When we took Grey to the science museum two weeks ago, we took the T. And I sang the song of Charlie to my son on the Orange line. It's taken me years to not automatically start singing it in my head whenever I took the T!

Date: 2007-03-06 04:54 pm (UTC)
From: [identity profile] tchemgrrl.livejournal.com
Oh, gosh, Psalty. I don't even need to ask.

None of these folk songs are remotely familiar (my parents raised me on the Beatles, Queen, Devo, that kind of sound), but they played Psalty at school.


"I've got the joy, joy, joy joy, down in my heart
(long pause, creaky old lady voice) Where?"


The thing it took me years to figure out was that most of the songs my parents sang were ones they made up. Or maybe my grandparents did. In any case, no one knows them. As I grew up, I added in harmonies.

Date: 2007-03-06 04:34 pm (UTC)
From: [identity profile] norah.livejournal.com
My father has a freakish memory for the lame pop tunes of eras gone past, so I was mostly raised on half-remembered snatches of those. Whenever people scorn musicals, saying, "Nobody just bursts into song in real life!" I think, "They must not know my family." Peter Paul and Mary, Gilbert and Sullivan (the theatre near us used to do G&S singalongs, and we always went), that sort of thing. But my husband catches me singing really inappropriate songs (with Adult Content! or references to animal death!) to the baby now and gives me That Look. Which isn't fair, because the only songs HE will sing to the baby, despite having a gorgeous singing voice, are high-pitched squeaky nails-on-chalkboard things that he makes up himself.

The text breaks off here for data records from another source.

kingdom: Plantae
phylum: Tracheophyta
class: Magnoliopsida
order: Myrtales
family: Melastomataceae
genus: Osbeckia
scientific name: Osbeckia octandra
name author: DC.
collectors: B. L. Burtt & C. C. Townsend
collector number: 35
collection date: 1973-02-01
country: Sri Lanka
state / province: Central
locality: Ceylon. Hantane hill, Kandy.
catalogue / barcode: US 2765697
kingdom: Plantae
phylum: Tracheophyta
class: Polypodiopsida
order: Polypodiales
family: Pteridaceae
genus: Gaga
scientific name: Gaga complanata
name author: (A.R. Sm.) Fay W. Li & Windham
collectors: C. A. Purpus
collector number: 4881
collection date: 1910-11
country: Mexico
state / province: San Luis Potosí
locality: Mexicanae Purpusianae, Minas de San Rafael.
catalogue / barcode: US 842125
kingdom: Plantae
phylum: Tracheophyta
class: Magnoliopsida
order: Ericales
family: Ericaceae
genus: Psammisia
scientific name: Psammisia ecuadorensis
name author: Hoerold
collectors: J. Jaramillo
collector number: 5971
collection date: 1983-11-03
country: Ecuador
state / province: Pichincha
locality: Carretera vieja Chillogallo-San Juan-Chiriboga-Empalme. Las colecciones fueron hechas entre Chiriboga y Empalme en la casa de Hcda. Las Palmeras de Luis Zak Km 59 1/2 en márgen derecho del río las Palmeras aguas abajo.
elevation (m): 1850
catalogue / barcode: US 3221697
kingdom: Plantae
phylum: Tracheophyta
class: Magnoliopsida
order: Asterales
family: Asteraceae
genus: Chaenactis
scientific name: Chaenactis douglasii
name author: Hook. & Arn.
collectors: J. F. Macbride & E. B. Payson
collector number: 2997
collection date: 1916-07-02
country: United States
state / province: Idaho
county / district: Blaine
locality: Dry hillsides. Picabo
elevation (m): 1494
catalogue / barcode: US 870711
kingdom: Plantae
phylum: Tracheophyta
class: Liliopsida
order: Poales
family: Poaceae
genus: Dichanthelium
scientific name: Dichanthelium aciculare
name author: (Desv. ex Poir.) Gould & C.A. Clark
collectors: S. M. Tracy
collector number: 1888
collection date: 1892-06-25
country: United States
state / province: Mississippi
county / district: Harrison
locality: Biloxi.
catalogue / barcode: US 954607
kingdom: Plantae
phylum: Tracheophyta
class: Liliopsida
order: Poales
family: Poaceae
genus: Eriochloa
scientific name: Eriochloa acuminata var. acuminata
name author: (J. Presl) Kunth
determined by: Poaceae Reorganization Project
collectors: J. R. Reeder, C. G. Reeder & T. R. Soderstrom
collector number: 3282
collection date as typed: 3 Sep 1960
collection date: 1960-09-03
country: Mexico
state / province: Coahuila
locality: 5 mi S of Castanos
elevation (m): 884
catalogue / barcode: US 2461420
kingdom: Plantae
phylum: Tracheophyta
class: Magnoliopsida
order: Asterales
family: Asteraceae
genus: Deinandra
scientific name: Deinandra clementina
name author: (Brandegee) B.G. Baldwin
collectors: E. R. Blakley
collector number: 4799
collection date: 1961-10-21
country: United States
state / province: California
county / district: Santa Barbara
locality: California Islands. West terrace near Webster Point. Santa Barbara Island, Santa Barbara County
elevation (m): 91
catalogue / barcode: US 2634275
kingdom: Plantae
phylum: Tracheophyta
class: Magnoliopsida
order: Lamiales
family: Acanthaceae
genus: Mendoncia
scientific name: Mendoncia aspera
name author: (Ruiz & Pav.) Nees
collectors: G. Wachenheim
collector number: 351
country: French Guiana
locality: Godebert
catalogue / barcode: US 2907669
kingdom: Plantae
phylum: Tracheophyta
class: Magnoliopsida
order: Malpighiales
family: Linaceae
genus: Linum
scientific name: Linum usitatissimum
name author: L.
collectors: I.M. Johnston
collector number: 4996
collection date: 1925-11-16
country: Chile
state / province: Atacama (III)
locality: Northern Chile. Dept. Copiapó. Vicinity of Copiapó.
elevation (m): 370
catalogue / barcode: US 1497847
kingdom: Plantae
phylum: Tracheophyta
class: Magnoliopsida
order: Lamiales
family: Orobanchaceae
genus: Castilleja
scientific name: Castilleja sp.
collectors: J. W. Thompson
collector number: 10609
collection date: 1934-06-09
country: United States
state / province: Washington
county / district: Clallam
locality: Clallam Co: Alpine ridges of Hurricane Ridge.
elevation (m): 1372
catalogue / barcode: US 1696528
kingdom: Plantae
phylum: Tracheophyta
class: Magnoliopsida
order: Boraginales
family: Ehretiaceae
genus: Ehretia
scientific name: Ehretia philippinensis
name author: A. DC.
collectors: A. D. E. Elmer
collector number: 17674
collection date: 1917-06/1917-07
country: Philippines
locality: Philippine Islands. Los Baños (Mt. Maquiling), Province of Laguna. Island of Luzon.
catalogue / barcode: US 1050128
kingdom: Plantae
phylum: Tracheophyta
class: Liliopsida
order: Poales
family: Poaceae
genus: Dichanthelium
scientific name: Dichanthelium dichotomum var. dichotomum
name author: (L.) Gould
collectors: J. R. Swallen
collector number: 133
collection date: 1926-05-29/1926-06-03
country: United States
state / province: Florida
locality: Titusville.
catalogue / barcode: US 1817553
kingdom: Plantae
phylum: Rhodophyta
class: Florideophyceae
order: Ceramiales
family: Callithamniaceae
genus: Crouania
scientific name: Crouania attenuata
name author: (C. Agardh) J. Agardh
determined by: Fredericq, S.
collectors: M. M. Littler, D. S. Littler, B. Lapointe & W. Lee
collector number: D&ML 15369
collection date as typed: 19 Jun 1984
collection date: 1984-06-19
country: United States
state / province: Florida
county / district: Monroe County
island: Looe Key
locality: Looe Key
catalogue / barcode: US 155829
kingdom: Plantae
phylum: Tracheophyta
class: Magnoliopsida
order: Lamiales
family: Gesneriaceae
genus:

Date: 2007-03-06 09:59 pm (UTC)
From: [identity profile] mjlayman.livejournal.com
My folks played mostly religious music at home except for singing the odd version of Row, Row, Row Your Boat that I've mentioned before. But by the time I was six, my father had started getting folk music and since I was at home teaching myself from age six to twelve, I'd play that and harmonize and dance (which was a sin). Nobody ever knew.